**Exercise details**
Can you copy the listing below word for word, leaving out the pictures?

**Dataset**
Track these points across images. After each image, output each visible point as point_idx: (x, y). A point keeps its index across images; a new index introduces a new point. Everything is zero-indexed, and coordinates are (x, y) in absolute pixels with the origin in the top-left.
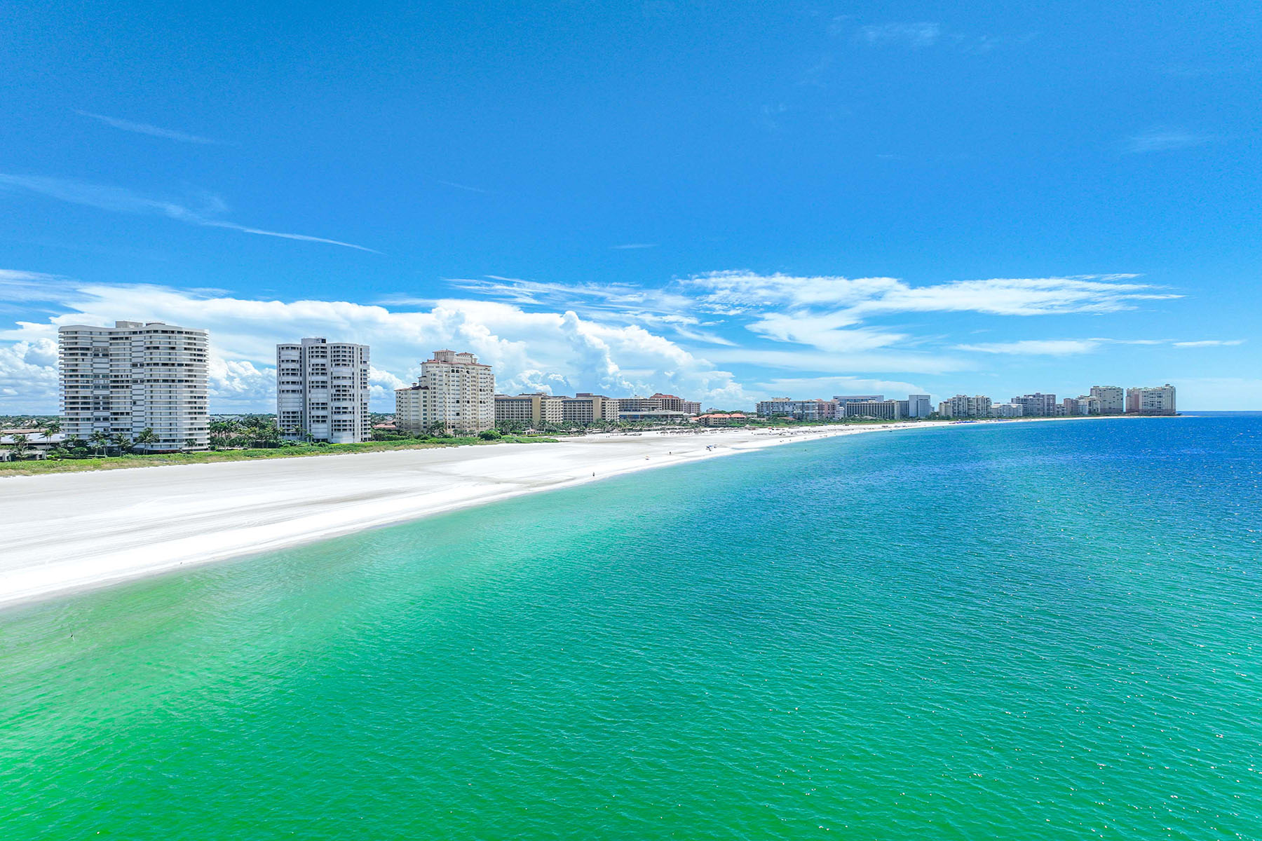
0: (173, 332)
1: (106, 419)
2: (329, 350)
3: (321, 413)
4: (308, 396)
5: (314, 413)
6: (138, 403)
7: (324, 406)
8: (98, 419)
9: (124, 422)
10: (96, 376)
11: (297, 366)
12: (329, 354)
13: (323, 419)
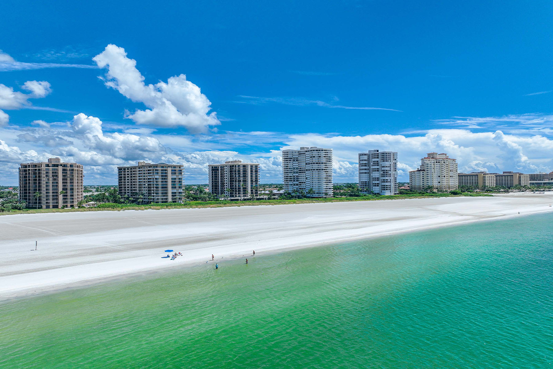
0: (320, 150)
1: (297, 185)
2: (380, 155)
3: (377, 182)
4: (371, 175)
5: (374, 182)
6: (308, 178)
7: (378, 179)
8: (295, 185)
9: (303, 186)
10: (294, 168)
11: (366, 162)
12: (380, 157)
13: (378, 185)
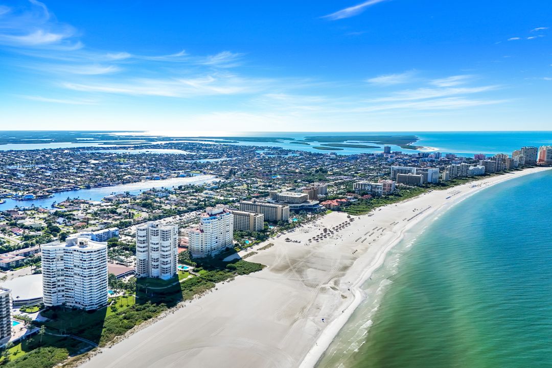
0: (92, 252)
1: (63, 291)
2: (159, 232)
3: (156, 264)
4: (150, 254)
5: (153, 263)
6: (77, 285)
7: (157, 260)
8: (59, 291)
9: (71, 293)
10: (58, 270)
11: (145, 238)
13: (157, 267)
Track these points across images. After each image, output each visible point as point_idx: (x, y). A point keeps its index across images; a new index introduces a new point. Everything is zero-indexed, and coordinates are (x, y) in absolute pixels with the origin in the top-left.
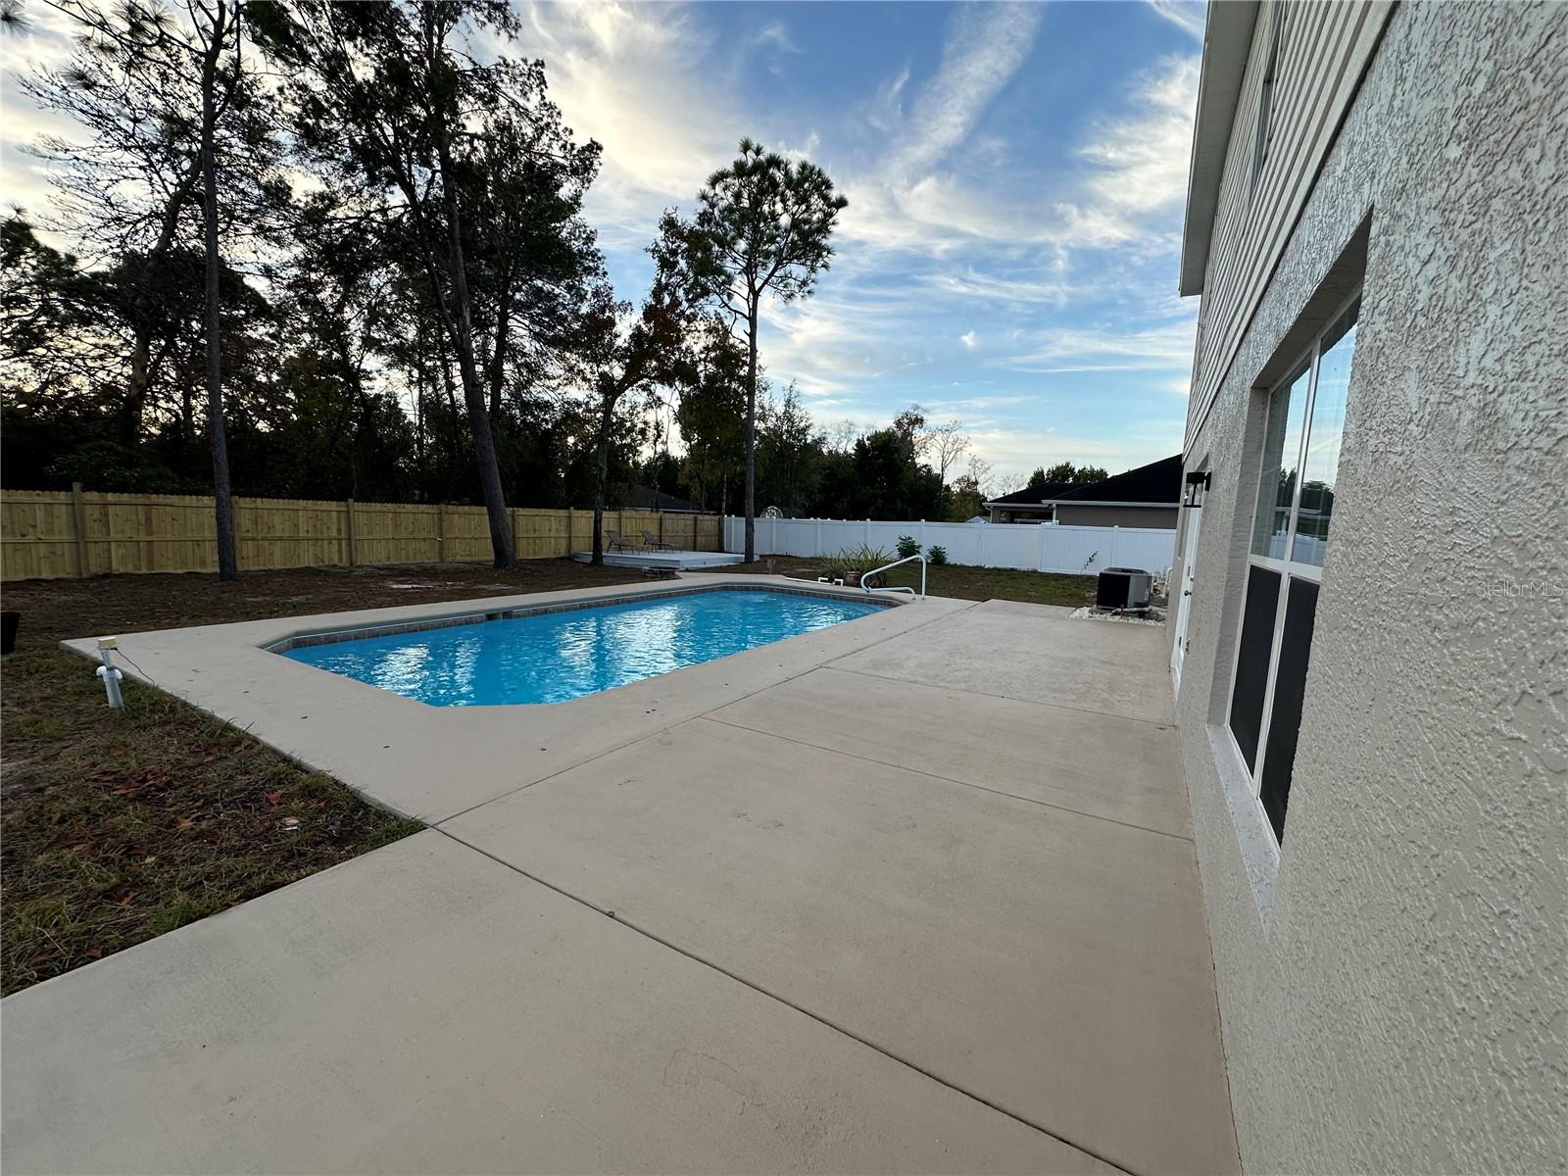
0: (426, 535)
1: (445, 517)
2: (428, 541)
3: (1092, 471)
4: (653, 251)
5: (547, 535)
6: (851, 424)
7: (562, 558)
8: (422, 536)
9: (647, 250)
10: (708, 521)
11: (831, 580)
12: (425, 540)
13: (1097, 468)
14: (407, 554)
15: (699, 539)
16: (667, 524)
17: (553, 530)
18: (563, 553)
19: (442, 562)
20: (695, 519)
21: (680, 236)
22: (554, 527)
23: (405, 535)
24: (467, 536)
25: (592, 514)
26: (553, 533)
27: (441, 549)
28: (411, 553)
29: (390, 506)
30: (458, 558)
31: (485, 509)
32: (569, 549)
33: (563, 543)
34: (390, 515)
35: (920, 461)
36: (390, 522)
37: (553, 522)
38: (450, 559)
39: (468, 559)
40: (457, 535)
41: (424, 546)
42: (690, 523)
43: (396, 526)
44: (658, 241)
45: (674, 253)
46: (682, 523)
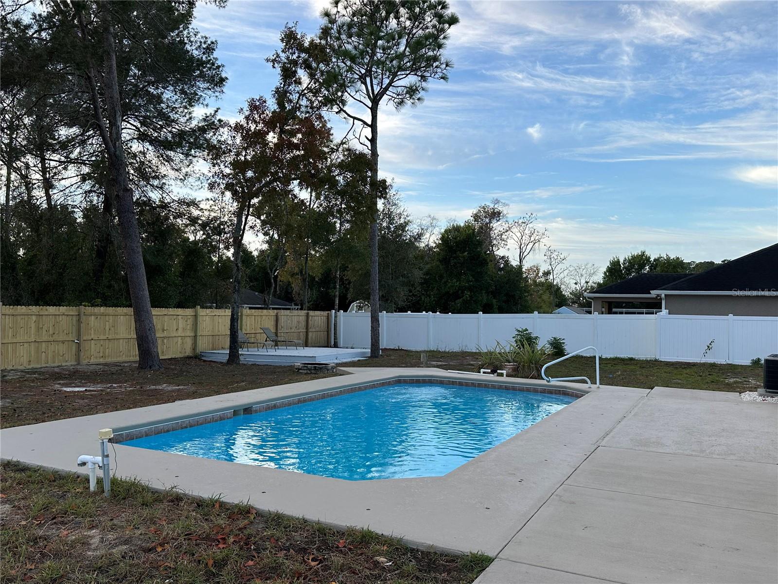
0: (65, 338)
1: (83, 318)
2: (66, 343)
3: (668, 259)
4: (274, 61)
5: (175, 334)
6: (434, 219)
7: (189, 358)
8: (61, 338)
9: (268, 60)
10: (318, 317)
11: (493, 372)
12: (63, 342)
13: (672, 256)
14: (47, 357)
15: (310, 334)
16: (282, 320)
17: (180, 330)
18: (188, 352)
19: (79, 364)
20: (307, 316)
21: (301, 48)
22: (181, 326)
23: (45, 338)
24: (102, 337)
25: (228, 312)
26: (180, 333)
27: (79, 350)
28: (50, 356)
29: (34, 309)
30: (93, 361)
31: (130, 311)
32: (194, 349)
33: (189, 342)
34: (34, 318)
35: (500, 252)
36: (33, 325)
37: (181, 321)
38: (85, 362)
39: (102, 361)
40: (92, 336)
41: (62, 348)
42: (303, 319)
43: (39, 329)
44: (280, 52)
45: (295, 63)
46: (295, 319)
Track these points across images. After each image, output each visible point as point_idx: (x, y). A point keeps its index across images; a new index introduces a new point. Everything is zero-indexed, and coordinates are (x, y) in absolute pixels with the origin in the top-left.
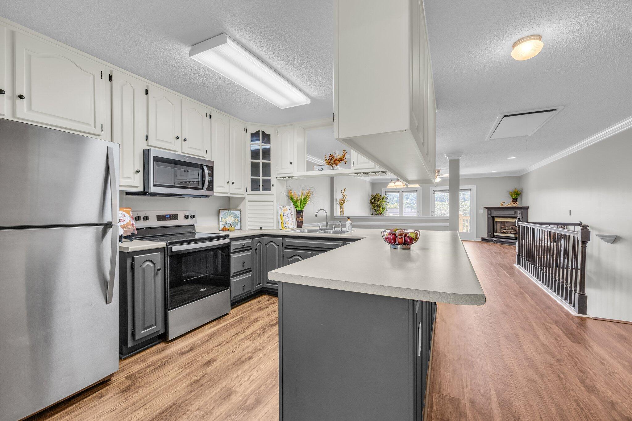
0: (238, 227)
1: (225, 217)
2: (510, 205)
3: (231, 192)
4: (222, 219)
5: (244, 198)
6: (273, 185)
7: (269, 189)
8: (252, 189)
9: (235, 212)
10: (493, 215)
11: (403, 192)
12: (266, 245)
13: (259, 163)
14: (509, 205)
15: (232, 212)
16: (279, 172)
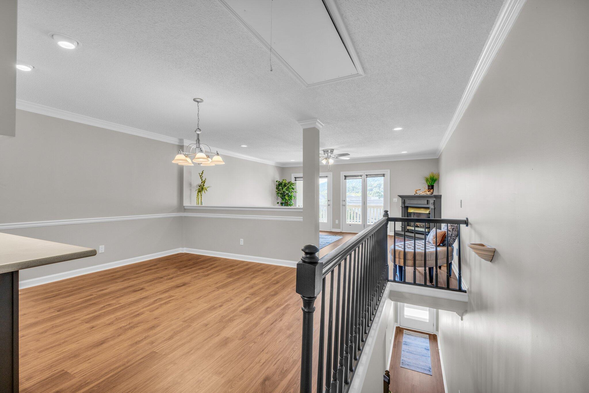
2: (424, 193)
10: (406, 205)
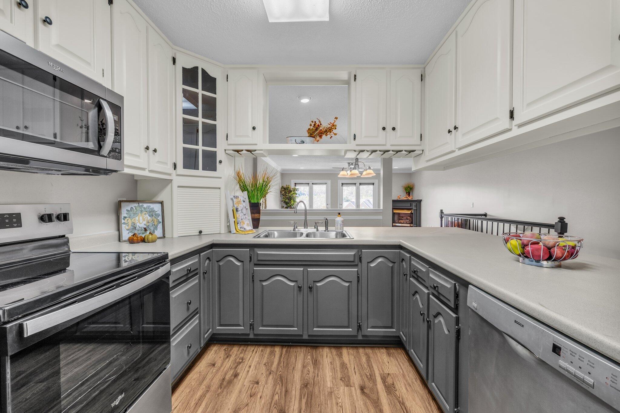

**Output below**
Track these points across images. After each image, output each visible point as point_idx: (x, y). A point keeps its index across images; a new index introduces a new point. Everything is zero-indexed, and coordinates are (x, y) in absolute pixels with the origin in the top-left.
0: (173, 332)
1: (106, 419)
2: (329, 350)
3: (321, 413)
4: (308, 396)
5: (314, 413)
6: (138, 403)
7: (324, 406)
8: (98, 419)
9: (124, 422)
10: (96, 376)
11: (297, 366)
12: (329, 354)
13: (323, 419)
0: (320, 150)
1: (297, 185)
2: (380, 155)
3: (377, 182)
4: (371, 175)
5: (374, 182)
6: (308, 178)
7: (378, 179)
8: (295, 185)
9: (303, 186)
10: (294, 168)
11: (366, 162)
12: (380, 157)
13: (378, 185)
0: (92, 252)
1: (63, 291)
2: (159, 232)
3: (156, 264)
4: (150, 254)
5: (153, 263)
6: (77, 285)
7: (157, 260)
8: (59, 291)
9: (71, 293)
10: (58, 270)
11: (145, 238)
13: (157, 267)
Track these points across images. After each image, output each visible point as point_idx: (x, y). A point keeps its index across images; a new index introduces a new point. Everything is zero-indexed, and coordinates are (x, y) in absolute pixels with the origin in the top-left.
0: (426, 535)
1: (445, 517)
2: (428, 541)
3: (1092, 471)
4: (653, 251)
5: (547, 535)
6: (851, 424)
7: (562, 558)
8: (422, 536)
9: (647, 250)
10: (708, 521)
11: (831, 580)
12: (425, 540)
13: (1097, 468)
14: (407, 554)
15: (699, 539)
16: (667, 524)
17: (553, 530)
18: (563, 553)
19: (442, 562)
20: (695, 519)
21: (680, 236)
22: (554, 527)
23: (405, 535)
24: (467, 536)
25: (592, 514)
26: (553, 533)
27: (441, 549)
28: (411, 553)
29: (390, 506)
30: (458, 558)
31: (485, 509)
32: (569, 549)
33: (563, 543)
34: (390, 515)
35: (920, 461)
36: (390, 522)
37: (553, 522)
38: (450, 559)
39: (468, 559)
40: (457, 535)
41: (424, 546)
42: (690, 523)
43: (396, 526)
44: (658, 241)
45: (674, 253)
46: (682, 523)
0: (65, 338)
1: (83, 318)
2: (66, 343)
3: (668, 259)
4: (274, 61)
5: (175, 334)
6: (434, 219)
7: (189, 358)
8: (61, 338)
9: (268, 60)
10: (318, 317)
11: (493, 372)
12: (63, 342)
13: (672, 256)
14: (47, 357)
15: (310, 334)
16: (282, 320)
17: (180, 330)
18: (188, 352)
19: (79, 364)
20: (307, 316)
21: (301, 48)
22: (181, 326)
23: (45, 338)
24: (102, 337)
25: (228, 312)
26: (180, 333)
27: (79, 350)
28: (50, 356)
29: (34, 309)
30: (93, 361)
31: (130, 311)
32: (194, 349)
33: (189, 342)
34: (34, 318)
35: (500, 252)
36: (33, 325)
37: (181, 321)
38: (85, 362)
39: (102, 361)
40: (92, 336)
41: (62, 348)
42: (303, 319)
43: (39, 329)
44: (280, 52)
45: (295, 63)
46: (295, 319)
Track these points across images. After each image, output each visible point as point_idx: (x, y). A point keeps its index across images; a new index introduces a new point. Everything is zero-indexed, and coordinates are (x, y) in absolute pixels with the origin in the top-left.
0: (238, 227)
1: (225, 217)
2: (510, 205)
3: (231, 192)
4: (222, 219)
5: (244, 198)
6: (273, 185)
7: (269, 189)
8: (252, 189)
9: (235, 212)
10: (493, 215)
11: (403, 192)
12: (266, 245)
13: (259, 163)
14: (509, 205)
15: (232, 212)
16: (279, 172)
2: (424, 193)
10: (406, 205)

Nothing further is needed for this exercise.